Murder Mentors for Copycat Killers

Some serial killers pattern themselves after others they admire.

Posted Jul 23, 2013

Madison had exploited the many foreclosed or abandoned homes in East Cleveland to hide his gruesome deeds. Police suspect they will find a few more victims.

Like another Cleveland serial killer, Anthony Sowell, Madison’s comfort zone for killing was close to home. In fact, he’d reportedly looked to Sowell’s example and had threatened to do the same thing. "He [Madison] said some things that led us to believe that in some way, shape, or form, Sowell might be an influence," the East Cleveland mayor, Gary Norton, told the Associated Press.

In 2009, the mostly nude bodies of 11 women were found in garbage bags and plastic sheets throughout Sowell’s home and yard. Since then, he’s been convicted and sentenced to death.

Madison probably figured this wouldn’t happen to him.
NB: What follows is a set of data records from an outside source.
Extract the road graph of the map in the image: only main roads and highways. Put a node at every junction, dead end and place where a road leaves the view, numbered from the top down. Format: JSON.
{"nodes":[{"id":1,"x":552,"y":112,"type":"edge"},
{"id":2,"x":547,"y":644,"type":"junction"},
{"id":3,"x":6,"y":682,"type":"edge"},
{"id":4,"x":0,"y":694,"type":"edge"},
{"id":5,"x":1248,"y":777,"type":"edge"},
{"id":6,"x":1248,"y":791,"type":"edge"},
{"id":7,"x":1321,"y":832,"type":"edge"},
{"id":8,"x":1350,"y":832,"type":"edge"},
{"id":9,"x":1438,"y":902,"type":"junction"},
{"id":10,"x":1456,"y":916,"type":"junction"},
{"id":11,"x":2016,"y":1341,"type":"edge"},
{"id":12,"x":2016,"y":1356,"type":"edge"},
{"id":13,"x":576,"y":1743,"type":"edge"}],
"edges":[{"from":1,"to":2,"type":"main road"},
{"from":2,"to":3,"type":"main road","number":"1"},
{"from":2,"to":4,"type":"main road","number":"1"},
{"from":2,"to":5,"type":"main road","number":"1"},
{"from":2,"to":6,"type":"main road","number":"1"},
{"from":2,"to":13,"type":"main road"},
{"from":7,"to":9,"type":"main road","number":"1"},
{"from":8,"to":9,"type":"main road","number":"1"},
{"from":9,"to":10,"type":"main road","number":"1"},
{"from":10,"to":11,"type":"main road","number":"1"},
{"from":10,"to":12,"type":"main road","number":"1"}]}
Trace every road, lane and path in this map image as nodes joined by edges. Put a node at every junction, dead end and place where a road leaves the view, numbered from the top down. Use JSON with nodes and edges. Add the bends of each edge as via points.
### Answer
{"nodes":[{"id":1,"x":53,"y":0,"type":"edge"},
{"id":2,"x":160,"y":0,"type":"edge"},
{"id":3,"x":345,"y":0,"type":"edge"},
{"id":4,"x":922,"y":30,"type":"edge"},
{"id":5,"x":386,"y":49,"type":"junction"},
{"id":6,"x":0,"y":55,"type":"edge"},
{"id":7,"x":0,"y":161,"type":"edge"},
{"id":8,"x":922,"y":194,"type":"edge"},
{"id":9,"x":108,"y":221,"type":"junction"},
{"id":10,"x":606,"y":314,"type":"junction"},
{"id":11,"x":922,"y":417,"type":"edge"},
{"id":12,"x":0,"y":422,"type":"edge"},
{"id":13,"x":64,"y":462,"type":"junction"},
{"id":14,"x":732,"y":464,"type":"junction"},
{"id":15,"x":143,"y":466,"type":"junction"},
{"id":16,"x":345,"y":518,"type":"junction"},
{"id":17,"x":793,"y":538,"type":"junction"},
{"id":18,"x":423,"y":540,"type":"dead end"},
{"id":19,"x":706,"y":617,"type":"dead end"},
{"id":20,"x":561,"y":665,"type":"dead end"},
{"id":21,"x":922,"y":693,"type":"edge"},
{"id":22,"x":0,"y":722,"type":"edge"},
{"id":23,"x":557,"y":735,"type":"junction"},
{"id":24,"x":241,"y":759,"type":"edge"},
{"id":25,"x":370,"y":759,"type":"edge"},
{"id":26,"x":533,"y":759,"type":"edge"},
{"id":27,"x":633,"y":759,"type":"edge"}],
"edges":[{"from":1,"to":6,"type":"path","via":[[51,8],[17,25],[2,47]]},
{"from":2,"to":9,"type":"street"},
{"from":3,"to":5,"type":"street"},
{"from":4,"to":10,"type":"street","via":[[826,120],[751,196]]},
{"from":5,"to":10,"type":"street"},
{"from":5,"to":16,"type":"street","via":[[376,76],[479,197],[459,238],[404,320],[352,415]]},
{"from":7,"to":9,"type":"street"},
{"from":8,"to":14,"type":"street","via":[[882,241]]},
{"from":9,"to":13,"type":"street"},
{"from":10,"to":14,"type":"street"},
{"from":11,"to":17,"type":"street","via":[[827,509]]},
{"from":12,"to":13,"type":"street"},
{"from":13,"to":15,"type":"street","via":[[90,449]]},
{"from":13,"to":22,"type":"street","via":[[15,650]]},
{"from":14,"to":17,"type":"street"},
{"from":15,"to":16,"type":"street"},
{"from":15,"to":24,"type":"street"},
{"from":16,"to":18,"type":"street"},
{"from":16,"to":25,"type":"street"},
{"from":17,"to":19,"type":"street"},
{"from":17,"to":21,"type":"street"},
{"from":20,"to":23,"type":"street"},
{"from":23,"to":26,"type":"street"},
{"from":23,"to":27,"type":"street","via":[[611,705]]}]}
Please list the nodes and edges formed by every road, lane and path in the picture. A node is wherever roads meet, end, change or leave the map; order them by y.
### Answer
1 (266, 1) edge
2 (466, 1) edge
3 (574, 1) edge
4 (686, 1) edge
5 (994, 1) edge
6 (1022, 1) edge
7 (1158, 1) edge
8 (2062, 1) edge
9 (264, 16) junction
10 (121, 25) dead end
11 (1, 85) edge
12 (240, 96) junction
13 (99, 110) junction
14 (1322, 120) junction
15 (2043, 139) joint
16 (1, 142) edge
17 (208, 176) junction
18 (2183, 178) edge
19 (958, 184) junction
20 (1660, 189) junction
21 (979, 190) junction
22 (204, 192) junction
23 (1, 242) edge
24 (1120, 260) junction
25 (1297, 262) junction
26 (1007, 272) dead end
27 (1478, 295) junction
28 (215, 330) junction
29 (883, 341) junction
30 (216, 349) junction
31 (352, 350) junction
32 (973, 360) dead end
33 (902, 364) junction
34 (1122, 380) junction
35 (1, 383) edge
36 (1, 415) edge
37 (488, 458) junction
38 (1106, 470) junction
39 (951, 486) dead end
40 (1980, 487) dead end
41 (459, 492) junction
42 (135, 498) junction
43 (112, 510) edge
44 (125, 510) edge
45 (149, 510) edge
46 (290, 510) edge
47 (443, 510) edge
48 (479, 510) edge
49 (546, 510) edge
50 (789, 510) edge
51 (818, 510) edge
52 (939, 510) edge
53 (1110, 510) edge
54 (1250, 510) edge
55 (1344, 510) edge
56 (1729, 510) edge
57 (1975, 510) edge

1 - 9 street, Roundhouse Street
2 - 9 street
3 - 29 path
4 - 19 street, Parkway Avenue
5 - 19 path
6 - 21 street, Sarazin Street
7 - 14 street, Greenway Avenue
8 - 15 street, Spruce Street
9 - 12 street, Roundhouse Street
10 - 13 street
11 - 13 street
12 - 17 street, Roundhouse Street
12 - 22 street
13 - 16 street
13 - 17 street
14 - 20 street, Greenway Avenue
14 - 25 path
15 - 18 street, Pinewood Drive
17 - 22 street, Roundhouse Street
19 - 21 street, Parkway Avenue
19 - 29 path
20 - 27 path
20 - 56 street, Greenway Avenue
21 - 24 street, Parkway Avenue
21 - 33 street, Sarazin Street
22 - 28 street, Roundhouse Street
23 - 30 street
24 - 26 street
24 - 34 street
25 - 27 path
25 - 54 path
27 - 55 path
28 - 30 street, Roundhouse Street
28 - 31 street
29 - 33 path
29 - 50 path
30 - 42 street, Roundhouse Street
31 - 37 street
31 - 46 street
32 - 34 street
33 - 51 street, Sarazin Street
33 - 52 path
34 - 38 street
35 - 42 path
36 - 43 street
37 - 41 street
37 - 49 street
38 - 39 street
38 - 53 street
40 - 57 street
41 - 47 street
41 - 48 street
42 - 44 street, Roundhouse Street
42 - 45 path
He’s like other killers who find inspiration in “murder mentors.” They study the methods and believe they can avoid the mistakes.

Colin Ireland and Dennis Rader both researched other killers in order to fit the criteria of a serial killer. Both even called in their crimes to media or police to ensure that investigators would make the right links. They wanted credit.

Rader’s primary role models were H. H. Holmes (19th century) and Harvey Glatman (1950s). Rader was fascinated with how Holmes had created a sophisticated persona as an educated gentleman while simultaneously luring women into his fatal traps. Once finished, he’d strip the flesh off their corpses and sell their skeletons to corpse dealers for medical schools. He’d accomplished this in the midst of a bustling city, Chicago, with no one the wiser until he screwed up in Philadelphia.

Israel Keyes, who committed suicide in prison last year after he was arrested for killing a young woman in Alaska, was a student of Ted Bundy. He mentioned being interested in serial killers “because that’s what I was.” Although he denied patterning himself on anyone, it's clear that Bundy was his role model.

During the 1970s, Bundy had murdered at least 30 girls and young women in half a dozen states from the Pacific Northwest to Florida. He’d honed the sort of double life to which Keyes aspired, passing as a law student while killing as he pleased. Keyes studied the true crime books about Bundy, paying special attention to Bundy’s errors. That part he did not want to repeat.

In 1977, officials had transported Bundy to Colorado to face murder charges there, but he escaped and went to Florida. Around this time, Keyes noted, Bundy had grown careless. On January 15, 1978, Bundy entered a sorority house without a plan and attacked five women, killing two. A month later, he grabbed a twelve-year-old girl in broad daylight. Soon thereafter, he was caught in a stolen car. Convicted of three murders, he got three death sentences.

It was mostly thoughtlessness that tripped him up, Keyes believed. Bundy had put a lot of miles on his own car as he drove around the Western states, and had paid for gas with a credit card. This all became circumstantial evidence against him. So Keyes had rented cars, robbed banks, and buried cash and murder kits in places where he could later return to seek victims. He avoided paper trails.

Bundy described a malignant being – an “entity” – that emerged from him when he was tense or drunk. Keyes had felt something similar, so he found much about Bundy with which to identify. Like Bundy, the idea that he got away with murder made him feel powerful. And, like Bundy, he got careless. Even in a rental car, far from Alaska, using only cash, Keyes was caught.

Jimmy Rodes, in the same prison with Bundy, reportedly asked for predatory advice. Bundy supposedly slipped him a newspaper with personal ads circled and Rodes used one to start a correspondence there. When he later got out of prison, he left a trail of his own victims. Rodes, alias Cesar Barone, was convicted of four murders.

Murder mentors, knowingly or unknowingly, provide one or more of several things for wannabes: 1) as role models, their MO offers a frame for how to carry out murder and hide bodies; 2) their boldness can be empowering; and 3) media attention gives them an exciting aura. The more celebrity a serial killer attains, the more attractive he is to copycats.

Madison, once-convicted, knew that to continue his assaults without getting caught, he’d have to kill the witnesses. He had but to look around to see all the abandoned houses as seemingly perfect hiding places. He had but to read in the papers about Anthony Sowell’s method of wrapping victims in plastic. He had but to feel a strong enough need to act. From there, it’s a short path to becoming a copycat.

Mayor Norton sums it up: "Unfortunately, this is a sick individual who appears to have been influenced by another sick individual.” Madison certainly won't be the last.